Beacon Pines is the best narrative game I’ve played since the original Life is Strange. It’s a Stranger Things-style adventure set in a Twin Peaks-style town with a breathtaking art style that looks ripped straight out of a classic storybook. Much like Pentiment, it’s less interactive than most adventure games. You’ll be walking around and picking dialogue options more than you will be interacting with objects or puzzles but the story is well worth it. An absolutely wonderful and charming mystery story about dealing with change and moving on. The main mechanic has you finding keywords that when you use them at certain story points will change how the story plays out. You can see each story branch and rewind to change your options when you find more keywords until you find the real ending. It’s like a Metroidvania choose your own adventure and it melds beautifully with the coming-of-age story’s theme of change.

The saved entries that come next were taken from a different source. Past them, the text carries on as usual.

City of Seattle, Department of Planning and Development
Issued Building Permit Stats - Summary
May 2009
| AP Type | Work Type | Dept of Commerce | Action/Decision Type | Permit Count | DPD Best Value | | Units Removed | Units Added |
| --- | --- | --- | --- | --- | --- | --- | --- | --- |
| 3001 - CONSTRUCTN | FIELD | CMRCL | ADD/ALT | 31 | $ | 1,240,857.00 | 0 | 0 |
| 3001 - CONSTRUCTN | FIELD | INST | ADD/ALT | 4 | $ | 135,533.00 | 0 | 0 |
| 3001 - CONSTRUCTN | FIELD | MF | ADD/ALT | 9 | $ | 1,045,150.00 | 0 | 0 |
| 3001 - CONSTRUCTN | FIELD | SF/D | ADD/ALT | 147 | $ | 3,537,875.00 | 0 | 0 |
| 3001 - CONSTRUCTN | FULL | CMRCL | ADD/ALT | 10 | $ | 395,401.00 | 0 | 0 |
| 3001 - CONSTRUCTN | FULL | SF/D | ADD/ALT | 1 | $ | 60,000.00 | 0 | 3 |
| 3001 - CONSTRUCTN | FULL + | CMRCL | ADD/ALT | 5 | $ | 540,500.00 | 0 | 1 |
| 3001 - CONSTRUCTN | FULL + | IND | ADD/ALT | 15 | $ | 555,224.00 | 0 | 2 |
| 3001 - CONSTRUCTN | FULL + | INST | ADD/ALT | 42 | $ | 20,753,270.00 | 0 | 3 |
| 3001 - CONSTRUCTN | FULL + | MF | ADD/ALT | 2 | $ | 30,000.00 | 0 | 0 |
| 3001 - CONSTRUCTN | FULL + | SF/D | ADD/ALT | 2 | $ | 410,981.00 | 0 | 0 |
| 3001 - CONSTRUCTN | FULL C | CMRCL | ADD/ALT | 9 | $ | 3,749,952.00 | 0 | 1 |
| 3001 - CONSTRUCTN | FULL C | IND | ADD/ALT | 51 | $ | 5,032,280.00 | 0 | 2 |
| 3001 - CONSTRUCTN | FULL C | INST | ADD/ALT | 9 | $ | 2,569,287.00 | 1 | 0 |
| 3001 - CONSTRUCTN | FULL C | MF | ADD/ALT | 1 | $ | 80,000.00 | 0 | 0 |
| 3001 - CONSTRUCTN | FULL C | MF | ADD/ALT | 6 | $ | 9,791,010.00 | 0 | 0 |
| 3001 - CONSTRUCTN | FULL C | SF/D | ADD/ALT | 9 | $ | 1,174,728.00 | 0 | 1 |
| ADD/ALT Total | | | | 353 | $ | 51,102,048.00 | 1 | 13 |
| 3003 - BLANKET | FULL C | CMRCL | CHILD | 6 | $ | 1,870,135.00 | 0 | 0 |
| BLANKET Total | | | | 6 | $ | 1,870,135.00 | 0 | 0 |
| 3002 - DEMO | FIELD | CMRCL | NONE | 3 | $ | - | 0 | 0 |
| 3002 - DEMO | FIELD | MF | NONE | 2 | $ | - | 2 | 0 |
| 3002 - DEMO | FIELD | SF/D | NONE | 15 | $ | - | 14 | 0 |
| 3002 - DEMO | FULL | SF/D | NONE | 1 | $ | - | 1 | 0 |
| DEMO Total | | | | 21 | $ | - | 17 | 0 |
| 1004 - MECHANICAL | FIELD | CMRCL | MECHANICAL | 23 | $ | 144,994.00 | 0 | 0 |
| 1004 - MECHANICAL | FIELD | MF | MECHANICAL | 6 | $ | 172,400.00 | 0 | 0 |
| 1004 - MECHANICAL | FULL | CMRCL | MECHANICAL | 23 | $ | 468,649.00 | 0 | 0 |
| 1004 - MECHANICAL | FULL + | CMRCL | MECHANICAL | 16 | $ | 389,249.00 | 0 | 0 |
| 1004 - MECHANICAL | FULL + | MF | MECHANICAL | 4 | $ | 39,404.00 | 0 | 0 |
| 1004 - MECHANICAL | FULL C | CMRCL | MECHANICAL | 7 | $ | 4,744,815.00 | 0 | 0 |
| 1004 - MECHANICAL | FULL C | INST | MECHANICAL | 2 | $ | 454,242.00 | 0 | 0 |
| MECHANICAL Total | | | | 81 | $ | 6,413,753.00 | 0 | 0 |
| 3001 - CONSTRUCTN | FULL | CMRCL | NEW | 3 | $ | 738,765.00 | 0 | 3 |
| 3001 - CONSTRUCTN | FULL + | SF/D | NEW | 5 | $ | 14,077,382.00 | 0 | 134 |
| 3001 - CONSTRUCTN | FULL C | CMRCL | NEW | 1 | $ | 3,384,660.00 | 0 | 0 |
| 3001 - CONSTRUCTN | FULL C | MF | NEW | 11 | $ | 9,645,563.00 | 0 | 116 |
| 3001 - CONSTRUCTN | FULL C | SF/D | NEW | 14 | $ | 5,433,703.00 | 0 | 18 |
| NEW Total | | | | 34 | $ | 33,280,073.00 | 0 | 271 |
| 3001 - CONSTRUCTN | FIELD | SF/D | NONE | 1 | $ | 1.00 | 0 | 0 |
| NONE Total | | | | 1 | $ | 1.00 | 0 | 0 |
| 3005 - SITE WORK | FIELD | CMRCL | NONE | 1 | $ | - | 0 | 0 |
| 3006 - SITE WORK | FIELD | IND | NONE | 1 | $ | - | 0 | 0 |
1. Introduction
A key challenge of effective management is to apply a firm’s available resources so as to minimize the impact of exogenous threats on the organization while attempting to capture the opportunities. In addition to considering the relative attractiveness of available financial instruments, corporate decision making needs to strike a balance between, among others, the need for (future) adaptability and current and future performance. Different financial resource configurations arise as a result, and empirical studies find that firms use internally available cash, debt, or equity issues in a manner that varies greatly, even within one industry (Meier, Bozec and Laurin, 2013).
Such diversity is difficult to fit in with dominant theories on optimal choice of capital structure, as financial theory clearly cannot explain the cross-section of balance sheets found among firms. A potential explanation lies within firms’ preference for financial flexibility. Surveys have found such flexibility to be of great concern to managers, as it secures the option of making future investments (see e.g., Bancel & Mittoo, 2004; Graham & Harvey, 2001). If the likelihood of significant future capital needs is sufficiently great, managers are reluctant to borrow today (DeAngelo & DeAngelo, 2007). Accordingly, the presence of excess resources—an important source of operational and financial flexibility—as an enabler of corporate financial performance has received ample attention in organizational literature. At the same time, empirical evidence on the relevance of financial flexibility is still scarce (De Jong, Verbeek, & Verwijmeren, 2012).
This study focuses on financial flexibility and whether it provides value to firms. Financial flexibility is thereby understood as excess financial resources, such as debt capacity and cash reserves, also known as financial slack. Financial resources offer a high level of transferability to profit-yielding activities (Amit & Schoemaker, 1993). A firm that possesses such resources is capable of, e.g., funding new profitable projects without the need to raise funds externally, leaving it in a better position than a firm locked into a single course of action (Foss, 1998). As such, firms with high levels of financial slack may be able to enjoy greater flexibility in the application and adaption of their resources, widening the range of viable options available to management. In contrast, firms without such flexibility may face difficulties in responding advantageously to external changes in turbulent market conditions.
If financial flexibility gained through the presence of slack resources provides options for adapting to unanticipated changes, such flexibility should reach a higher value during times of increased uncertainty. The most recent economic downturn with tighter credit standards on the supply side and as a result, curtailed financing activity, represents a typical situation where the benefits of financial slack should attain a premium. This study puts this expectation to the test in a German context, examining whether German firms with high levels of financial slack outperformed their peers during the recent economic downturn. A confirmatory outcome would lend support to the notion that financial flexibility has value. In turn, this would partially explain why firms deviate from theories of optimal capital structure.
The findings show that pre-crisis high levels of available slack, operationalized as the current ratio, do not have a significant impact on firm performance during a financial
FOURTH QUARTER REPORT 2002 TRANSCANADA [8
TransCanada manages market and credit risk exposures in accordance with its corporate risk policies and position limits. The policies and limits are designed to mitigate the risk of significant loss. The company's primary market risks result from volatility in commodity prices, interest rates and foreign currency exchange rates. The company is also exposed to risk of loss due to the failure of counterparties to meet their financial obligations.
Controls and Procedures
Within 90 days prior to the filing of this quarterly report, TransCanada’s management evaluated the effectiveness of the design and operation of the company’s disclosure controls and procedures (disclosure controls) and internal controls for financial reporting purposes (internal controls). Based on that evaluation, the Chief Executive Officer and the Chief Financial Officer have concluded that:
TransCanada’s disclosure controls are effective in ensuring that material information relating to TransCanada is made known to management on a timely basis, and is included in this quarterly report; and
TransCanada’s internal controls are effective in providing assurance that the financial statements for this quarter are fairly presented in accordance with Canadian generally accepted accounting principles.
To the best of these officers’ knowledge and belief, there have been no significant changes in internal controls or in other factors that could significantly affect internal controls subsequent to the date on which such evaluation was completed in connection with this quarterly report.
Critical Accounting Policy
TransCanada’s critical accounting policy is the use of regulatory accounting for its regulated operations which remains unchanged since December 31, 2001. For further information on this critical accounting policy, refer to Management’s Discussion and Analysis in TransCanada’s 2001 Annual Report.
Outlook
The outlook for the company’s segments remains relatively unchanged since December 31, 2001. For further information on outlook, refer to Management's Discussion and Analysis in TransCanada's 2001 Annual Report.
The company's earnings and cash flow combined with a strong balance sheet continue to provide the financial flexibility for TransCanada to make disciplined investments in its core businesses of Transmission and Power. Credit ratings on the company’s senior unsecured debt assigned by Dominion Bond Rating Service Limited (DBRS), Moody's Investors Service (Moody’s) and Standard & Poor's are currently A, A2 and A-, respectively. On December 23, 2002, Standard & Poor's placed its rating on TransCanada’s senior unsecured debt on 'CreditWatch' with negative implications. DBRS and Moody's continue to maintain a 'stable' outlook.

2. TMNT Shredder’s Revenge

TMNT Turtles in Time is still revered to this as not just one of the best beat em’ ups of all time but one of the best games. It still holds up despite being over 25 years old. Leave it to an indie studio to make a TMNT game that not only harkens back to Turtles in Time but matches its quality. Maybe even exceeds it. Featuring up to six player co-op both online and local and seven distinct playable characters, Shredder’s Revenge is a certified cowabunga classic. Its art style is retro inspired and beautifully cartoony and expressive, the action is fast, frantic, and fun whether you’re just button-mashing or have actual skills. Add to that an incredible soundtrack featuring an original Wu-Tang Clan song and you have a new all-time TMNT game.
1. Vampire Survivors

I’ve never done drugs but thanks to Vampire Survivors I’ll never have to. This is video games distilled to their purist form, just a constant dopamine rush. It’s so simple that anyone can play, all you do is move around. You attack enemies automatically so all you must do is maneuver through hordes of enemies to survive, level up, and choose which weapons and upgrades you want to add to your arsenal. As you play more, you’ll get better at surviving, unlock better weapons and upgrades, and before you know it you’re an unstoppable force doing nothing but killing monsters and collecting cash. Everything you do leads you toward unlocking something. More power-ups, more weapons, more characters, more levels. Vampire Survivors could have come out in the 80s and it would be hailed as classic today. If it came out in fifty years, it would still be one of the best games to release. It is a perfect video game.